Preprint in English | medRxiv | ID: ppzbmed-10.1101.2020.08.24.20175745

ABSTRACT

BackgroundRecent studies revealed a high prevalence of venous thromboembolism (VTE) events in coronavirus disease 2019 (COVID-19) patients, especially in those who are critically ill. Available studies report varying prevalence rates. Hence, the exact prevalence remains uncertain. Moreover, there is an ongoing debate regarding the appropriate dosage of thromboprophylaxis. Methods: We performed a systematic review and proportion meta-analysis following PRISMA guidelines. We searched PubMed and EMBASE for studies exploring the prevalence of VTE in critically ill COVID-19 patients till 22/07/2020. We pooled the proportion of VTE. Additionally, in a subgroup analysis, we pooled VTE events detected by systematic screening. Finally, we compared the odds of VTE in patients on prophylactic compared to therapeutic anticoagulation. Results: The review comprised of 24 studies and over 2500 patients. The pooled proportion of VTE prevalence was 0.31 (95% CI 0.24, 0.39 I2 94%), of VTE utilizing systematic screening was 0.48 (95% CI 0.33, 0.63 I2 91%), of deep-venous-thrombosis was 0.23 (95% CI 0.14, 0.32 I2 96%), of pulmonary embolism was 0.14 (95% CI 0.09, 0.20 I2 90%).
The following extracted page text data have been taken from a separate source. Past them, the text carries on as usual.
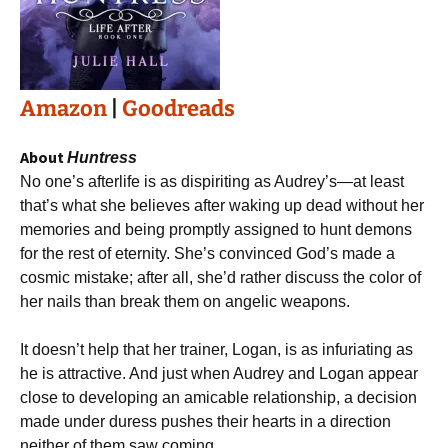
Amazon
|
Goodreads
About
Huntress
No one’s afterlife is as dispiriting as Audrey’s―at least
that’s what she believes after waking up dead without her
memories and being promptly assigned to hunt demons
for the rest of eternity. She’s convinced God’s made a
cosmic mistake; after all, she’d rather discuss the color of
her nails than break them on angelic weapons.
It doesn’t help that her trainer, Logan, is as infuriating as
he is attractive. And just when Audrey and Logan appear
close to developing an amicable relationship, a decision
made under duress pushes their hearts in a direction
neither of them saw coming.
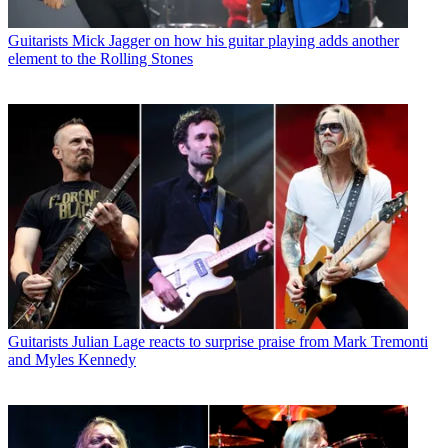
Guitarists
Mick Jagger on how his guitar playing adds another
element to the Rolling Stones
Guitarists
Julian Lage reacts to surprise praise from Mark Tremonti
and Myles Kennedy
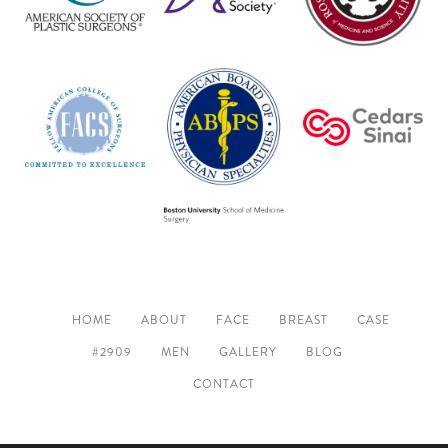
HOME
ABOUT
FACE
BREAST
CASE
#2909
MEN
GALLERY
BLOG
CONTACT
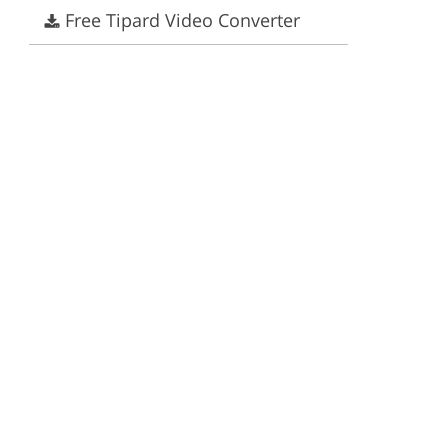
Free Tipard Video Converter
ervices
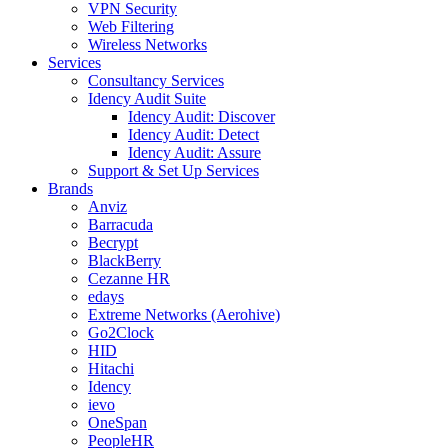
VPN Security
Web Filtering
Wireless Networks
Services
Consultancy Services
Idency Audit Suite
Idency Audit: Discover
Idency Audit: Detect
Idency Audit: Assure
Support & Set Up Services
Brands
Anviz
Barracuda
Becrypt
BlackBerry
Cezanne HR
edays
Extreme Networks (Aerohive)
Go2Clock
HID
Hitachi
Idency
ievo
OneSpan
PeopleHR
In a subgroup of studies, utilizing systematic screening, VTE risk increased significantly with prophylactic, compared to therapeutic anticoagulation (OR 5.45; 95% CI 1.90, 15.57 I2 0%). Discussion: Our review revealed a high prevalence of VTE in critically ill COVID-19 patients. Almost 50% of patients had VTE detected by systematic screening. Higher thromboprophylaxis dosages seem to reduce VTE burden in this patients cohort compared to standard prophylactic anticoagulation; ongoing randomized controlled trials will further confirm this.